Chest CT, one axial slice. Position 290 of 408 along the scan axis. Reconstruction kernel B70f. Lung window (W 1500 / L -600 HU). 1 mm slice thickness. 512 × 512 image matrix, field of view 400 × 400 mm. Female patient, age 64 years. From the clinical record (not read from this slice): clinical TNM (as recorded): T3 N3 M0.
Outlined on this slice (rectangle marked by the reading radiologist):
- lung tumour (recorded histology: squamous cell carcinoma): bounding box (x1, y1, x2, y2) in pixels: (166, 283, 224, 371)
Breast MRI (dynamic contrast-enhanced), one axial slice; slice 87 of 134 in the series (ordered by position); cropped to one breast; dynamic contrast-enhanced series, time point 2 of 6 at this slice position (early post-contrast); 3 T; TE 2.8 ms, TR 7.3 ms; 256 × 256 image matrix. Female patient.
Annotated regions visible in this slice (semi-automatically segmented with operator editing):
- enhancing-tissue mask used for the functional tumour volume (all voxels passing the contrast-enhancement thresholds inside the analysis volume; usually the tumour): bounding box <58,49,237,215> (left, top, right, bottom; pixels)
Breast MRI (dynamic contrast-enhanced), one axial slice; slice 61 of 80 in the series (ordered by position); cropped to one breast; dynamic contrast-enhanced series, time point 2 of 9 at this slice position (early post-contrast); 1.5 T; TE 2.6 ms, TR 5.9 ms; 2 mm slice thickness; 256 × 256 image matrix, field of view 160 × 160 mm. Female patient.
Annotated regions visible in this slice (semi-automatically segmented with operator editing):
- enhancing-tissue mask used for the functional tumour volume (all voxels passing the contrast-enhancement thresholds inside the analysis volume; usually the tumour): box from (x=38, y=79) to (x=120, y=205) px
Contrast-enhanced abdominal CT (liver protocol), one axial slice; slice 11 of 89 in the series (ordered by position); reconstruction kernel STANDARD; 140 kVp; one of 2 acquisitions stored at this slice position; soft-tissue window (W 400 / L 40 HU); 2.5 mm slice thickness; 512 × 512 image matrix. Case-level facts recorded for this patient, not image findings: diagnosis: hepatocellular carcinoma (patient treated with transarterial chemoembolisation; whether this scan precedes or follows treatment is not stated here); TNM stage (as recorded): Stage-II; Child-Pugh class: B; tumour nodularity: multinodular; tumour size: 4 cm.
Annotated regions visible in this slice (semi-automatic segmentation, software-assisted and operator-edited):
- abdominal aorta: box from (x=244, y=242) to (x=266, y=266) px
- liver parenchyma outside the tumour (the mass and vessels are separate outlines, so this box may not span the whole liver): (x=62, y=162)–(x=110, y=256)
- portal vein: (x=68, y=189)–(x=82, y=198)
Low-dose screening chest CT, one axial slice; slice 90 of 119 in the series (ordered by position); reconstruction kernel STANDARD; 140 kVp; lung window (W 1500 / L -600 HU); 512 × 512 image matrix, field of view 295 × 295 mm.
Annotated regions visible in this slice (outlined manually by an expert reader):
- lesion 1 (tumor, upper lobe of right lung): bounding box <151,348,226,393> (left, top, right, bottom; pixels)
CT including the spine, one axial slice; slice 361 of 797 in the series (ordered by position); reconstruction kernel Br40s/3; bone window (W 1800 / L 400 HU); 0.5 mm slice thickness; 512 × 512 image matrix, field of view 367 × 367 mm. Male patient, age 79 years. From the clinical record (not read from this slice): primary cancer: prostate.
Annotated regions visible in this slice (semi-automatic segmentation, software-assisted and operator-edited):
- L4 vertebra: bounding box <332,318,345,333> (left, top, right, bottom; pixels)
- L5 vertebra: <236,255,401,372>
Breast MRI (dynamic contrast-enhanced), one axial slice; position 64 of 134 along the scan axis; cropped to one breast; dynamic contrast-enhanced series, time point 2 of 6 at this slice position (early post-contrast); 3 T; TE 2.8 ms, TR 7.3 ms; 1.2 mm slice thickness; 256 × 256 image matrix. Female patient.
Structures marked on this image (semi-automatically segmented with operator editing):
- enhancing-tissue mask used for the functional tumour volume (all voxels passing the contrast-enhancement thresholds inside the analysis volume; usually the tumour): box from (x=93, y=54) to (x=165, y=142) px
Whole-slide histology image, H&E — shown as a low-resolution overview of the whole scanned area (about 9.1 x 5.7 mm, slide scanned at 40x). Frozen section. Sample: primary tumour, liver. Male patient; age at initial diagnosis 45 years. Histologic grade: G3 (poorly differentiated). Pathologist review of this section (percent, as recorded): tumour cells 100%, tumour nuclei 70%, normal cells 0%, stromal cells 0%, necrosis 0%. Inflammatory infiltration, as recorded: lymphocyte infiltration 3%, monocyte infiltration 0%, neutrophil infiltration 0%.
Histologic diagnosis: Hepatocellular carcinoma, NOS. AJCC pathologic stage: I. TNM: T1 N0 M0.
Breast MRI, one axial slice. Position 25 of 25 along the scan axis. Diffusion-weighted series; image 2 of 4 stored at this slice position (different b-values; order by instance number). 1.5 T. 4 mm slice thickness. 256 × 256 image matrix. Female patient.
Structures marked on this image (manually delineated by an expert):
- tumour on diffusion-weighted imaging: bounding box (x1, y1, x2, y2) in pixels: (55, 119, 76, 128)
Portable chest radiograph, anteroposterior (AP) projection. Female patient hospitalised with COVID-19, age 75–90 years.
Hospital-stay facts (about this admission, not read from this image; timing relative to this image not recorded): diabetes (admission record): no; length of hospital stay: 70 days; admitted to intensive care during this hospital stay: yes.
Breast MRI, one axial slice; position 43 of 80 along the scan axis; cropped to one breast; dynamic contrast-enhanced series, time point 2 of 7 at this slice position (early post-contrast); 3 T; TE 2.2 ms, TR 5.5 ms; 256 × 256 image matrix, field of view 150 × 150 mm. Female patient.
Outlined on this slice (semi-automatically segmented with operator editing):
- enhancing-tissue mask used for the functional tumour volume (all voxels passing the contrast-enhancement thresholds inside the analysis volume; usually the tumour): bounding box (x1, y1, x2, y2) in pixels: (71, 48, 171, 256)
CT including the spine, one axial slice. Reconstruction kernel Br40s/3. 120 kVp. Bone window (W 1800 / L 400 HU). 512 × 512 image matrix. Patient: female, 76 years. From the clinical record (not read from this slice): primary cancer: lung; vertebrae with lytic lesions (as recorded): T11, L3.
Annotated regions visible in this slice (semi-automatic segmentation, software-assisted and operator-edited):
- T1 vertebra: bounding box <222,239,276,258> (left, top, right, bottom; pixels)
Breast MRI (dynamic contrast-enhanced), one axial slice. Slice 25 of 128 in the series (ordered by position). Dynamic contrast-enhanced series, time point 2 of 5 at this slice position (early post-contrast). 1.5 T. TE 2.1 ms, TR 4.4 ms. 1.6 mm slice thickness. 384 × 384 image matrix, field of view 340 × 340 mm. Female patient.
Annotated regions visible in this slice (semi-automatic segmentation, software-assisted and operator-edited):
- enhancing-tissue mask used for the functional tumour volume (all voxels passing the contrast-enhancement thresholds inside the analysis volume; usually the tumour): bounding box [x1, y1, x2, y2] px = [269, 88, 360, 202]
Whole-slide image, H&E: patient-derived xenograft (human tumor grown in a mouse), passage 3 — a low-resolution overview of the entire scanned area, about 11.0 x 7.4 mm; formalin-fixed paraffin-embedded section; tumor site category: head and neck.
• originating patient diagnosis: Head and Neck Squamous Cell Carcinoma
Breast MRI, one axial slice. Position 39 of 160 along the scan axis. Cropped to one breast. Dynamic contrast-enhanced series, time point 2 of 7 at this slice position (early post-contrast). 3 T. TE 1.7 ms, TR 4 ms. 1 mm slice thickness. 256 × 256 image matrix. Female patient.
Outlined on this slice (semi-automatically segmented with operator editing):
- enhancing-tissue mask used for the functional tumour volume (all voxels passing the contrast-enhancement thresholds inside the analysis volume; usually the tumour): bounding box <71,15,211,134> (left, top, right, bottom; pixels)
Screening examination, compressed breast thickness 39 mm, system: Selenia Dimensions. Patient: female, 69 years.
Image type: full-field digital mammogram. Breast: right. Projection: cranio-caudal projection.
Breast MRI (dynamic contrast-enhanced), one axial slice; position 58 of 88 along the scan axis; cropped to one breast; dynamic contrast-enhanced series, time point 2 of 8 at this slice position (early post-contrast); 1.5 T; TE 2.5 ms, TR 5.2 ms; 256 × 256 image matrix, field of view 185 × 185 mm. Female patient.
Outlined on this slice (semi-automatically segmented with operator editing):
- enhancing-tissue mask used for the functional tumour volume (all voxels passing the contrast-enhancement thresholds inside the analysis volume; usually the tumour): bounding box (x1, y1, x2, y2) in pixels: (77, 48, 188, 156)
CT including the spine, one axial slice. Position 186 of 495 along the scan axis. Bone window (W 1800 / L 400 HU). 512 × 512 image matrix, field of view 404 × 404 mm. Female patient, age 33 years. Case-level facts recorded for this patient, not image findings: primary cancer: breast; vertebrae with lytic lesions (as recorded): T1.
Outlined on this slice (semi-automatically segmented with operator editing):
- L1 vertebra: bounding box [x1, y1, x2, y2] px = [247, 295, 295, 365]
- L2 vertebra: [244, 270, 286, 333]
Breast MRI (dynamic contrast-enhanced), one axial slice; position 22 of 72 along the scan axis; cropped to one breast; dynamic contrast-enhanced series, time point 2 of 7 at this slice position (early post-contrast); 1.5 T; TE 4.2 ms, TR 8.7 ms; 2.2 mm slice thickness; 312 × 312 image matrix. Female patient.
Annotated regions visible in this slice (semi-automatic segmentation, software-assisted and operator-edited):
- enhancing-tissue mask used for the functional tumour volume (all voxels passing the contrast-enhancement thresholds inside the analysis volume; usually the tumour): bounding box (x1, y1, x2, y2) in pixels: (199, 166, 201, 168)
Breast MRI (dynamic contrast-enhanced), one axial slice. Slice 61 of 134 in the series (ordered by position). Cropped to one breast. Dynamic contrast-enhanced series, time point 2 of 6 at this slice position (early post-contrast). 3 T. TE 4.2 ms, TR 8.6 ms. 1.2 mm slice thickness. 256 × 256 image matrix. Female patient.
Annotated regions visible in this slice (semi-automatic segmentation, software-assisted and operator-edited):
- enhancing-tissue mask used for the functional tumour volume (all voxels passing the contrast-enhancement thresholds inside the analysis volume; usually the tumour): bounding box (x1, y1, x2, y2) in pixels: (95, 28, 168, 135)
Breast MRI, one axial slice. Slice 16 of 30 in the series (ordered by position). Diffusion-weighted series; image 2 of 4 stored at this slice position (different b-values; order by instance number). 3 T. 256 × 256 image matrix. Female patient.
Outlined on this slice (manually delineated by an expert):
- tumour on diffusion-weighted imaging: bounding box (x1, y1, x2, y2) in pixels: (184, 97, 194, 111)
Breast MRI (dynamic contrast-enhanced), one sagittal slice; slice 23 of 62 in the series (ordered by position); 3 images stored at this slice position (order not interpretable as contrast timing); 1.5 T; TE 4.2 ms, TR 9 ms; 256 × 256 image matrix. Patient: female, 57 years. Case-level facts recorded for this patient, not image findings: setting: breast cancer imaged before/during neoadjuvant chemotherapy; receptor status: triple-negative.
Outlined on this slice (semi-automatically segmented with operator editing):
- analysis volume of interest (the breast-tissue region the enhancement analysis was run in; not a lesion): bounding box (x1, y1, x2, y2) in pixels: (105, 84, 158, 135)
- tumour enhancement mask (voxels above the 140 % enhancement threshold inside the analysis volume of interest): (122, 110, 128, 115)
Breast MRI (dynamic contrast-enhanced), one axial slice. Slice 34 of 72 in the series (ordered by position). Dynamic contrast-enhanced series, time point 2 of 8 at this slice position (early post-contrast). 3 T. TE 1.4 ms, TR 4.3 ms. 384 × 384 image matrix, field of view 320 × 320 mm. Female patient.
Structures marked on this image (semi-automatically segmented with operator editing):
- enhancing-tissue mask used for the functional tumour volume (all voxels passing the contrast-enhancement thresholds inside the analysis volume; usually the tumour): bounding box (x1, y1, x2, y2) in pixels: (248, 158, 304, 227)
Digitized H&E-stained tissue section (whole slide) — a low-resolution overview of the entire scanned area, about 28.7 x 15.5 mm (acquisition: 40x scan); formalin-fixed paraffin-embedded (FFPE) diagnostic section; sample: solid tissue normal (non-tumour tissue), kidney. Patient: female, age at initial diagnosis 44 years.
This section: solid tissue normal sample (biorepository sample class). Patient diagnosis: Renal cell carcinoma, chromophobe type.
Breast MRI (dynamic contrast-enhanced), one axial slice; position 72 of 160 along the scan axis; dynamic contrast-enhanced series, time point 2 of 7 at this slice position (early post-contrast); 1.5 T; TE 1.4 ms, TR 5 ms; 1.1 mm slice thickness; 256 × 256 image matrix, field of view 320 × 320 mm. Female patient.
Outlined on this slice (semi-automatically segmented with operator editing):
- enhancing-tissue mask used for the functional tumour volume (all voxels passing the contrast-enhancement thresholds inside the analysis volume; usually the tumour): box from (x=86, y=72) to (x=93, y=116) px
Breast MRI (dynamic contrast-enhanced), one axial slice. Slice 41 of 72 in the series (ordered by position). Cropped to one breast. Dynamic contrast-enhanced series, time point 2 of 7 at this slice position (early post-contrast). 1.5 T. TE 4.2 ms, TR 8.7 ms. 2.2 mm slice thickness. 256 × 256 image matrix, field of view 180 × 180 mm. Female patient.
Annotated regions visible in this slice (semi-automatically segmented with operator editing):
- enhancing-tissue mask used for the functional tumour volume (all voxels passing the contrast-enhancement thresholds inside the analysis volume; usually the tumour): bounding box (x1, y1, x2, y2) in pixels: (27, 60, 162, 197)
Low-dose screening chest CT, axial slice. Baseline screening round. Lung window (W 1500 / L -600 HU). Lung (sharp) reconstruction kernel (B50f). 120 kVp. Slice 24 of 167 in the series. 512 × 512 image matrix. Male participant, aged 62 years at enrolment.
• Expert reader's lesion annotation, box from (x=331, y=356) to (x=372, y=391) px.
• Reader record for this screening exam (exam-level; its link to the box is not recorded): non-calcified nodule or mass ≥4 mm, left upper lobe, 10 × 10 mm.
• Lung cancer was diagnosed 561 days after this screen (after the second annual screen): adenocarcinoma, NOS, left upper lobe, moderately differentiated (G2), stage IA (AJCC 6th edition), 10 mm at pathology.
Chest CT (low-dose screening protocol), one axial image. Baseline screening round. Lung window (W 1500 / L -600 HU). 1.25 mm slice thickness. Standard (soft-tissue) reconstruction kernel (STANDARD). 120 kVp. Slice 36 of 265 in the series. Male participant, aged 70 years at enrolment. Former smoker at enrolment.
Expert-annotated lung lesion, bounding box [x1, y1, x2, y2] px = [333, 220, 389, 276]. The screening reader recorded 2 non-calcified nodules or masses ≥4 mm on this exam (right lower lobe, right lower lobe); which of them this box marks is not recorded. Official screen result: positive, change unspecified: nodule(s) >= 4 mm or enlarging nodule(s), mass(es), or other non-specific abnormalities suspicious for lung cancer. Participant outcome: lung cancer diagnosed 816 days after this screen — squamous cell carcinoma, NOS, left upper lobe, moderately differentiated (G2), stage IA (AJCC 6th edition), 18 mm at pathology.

⁂

> PROBLEM DESCRIPTION:
Could you reproduce exactly the lines of the entries above, from the one with "<58,49,237,215> (left, top, right, bottom; pixels)" through the one with "(x=120, y=205) px", and nothing else?

> RESULT OF THIS TASK:
- enhancing-tissue mask used for the functional tumour volume (all voxels passing the contrast-enhancement thresholds inside the analysis volume; usually the tumour): bounding box <58,49,237,215> (left, top, right, bottom; pixels)
Breast MRI (dynamic contrast-enhanced), one axial slice; slice 61 of 80 in the series (ordered by position); cropped to one breast; dynamic contrast-enhanced series, time point 2 of 9 at this slice position (early post-contrast); 1.5 T; TE 2.6 ms, TR 5.9 ms; 2 mm slice thickness; 256 × 256 image matrix, field of view 160 × 160 mm. Female patient.
Annotated regions visible in this slice (semi-automatically segmented with operator editing):
- enhancing-tissue mask used for the functional tumour volume (all voxels passing the contrast-enhancement thresholds inside the analysis volume; usually the tumour): box from (x=38, y=79) to (x=120, y=205) px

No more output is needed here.